Exactly because $c variable is quoted, it is now recognized as one whole string, 3 4, and it doesn't fit the %d format, which is just a single integer

Now do the same without quoting:

bash-4.3$ printf "%d %d %d\n" $a $b $c
1 2 3
4 0 0

printf again says: "OK, you have 6 items there but format shows only 3, so I'll keep fitting stuff and leaving blank whatever I cannot match to actual input from user".

And in all these cases you don't have to take my word for it. Just run strace -e trace=execve and see for yourself what does the command actually "see":

bash-4.3$ strace -e trace=execve printf "%d %d %d\n" $a $b $c
execve("/usr/bin/printf", ["printf", "%d %d %d\\n", "1", "2", "3", "4"], [/* 80 vars */]) = 0
1 2 3
4 0 0
+++ exited with 0 +++

bash-4.3$ strace -e trace=execve printf "%d %d %d\n" "$a" "$b" "$c"
execve("/usr/bin/printf", ["printf", "%d %d %d\\n", "1", "2", "3 4"], [/* 80 vars */]) = 0
1 2 printf: ‘3 4’: value not completely converted
3
+++ exited with 1 +++

Additional notes

As Charles Duffy properly pointed out in the comments,bash has its own built-in printf, which is what you're using in your command, strace will actually call /usr/bin/printf version, not shell's version. Aside from minor differences, for our interest in this particular question the standard format specifiers are the same and behavior is the same.
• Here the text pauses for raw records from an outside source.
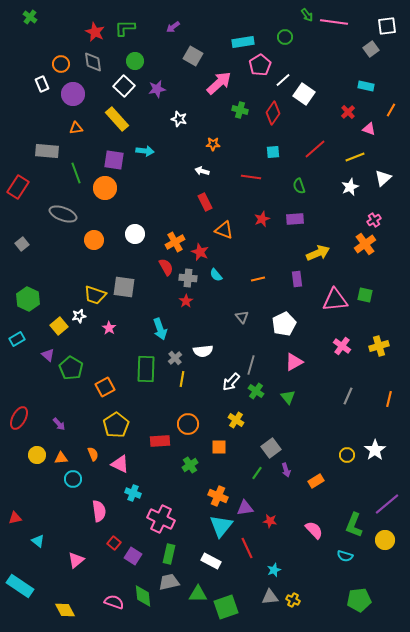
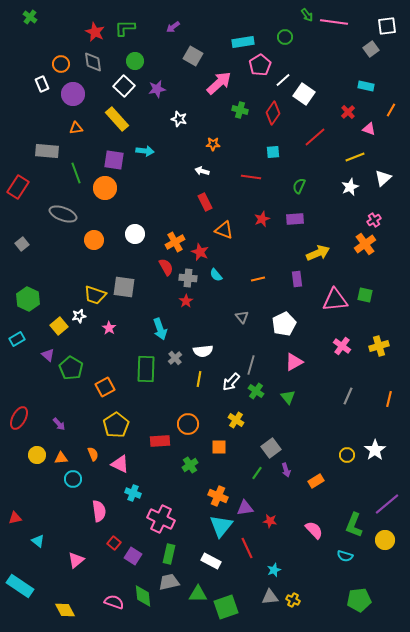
red line at (315, 149): moved 12 px up
green semicircle at (299, 186): rotated 42 degrees clockwise
yellow line at (182, 379): moved 17 px right
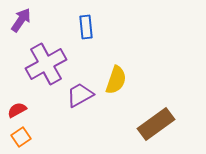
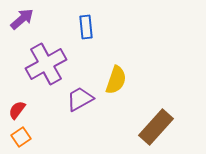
purple arrow: moved 1 px right, 1 px up; rotated 15 degrees clockwise
purple trapezoid: moved 4 px down
red semicircle: rotated 24 degrees counterclockwise
brown rectangle: moved 3 px down; rotated 12 degrees counterclockwise
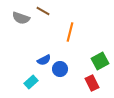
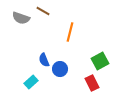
blue semicircle: rotated 96 degrees clockwise
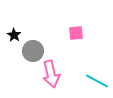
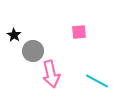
pink square: moved 3 px right, 1 px up
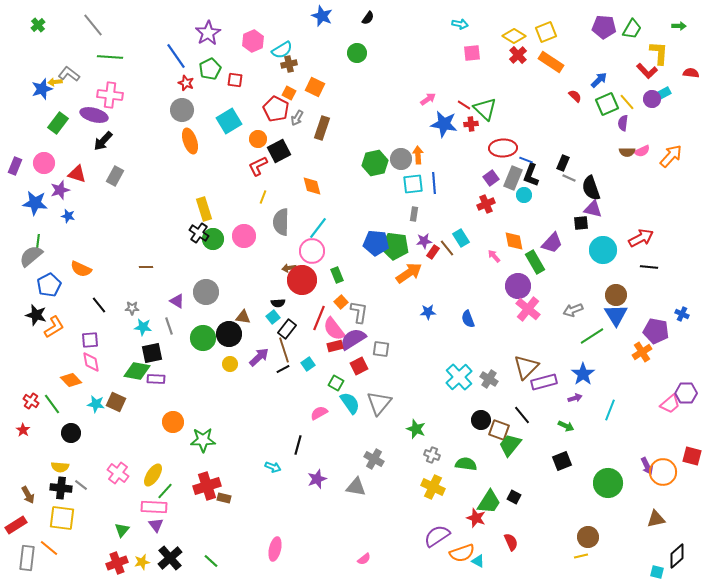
What also should be kept in mind is that printf syntax is far more portable ( and therefore preferred ) than echo, not to mention that the syntax is more familiar to C or any C-like language that has printf() function in it. See this excellent answer by terdon on the subject of printf vs echo. While you can make the output tailored to your specific shell on your specific version of Ubuntu, if you are going to be porting scripts across different systems, you probably should prefer printf rather than echo. Maybe you're a beginner system administrator working with Ubuntu and CentOS machines, or maybe even FreeBSD - who knows - so in such cases you will have to make choices.

Quote from bash manual, SHELL BUILTIN COMMANDS section

read [-ers] [-a aname] [-d delim] [-i text] [-n nchars] [-N nchars] [-p prompt] [-t timeout] [-u fd] [name ...]

One line is read from the standard input, or from the file descriptor fd supplied as an argument to the -u option, and the first word is assigned to the first name, the second word to the second name, and so on, with leftover words and their intervening separa‐ tors assigned to the last name. If there are fewer words read from the input stream than names, the remaining names are assigned empty values. The characters in IFS are used to split the line into words using the same rules the shell uses for expansion (described above under Word Splitting).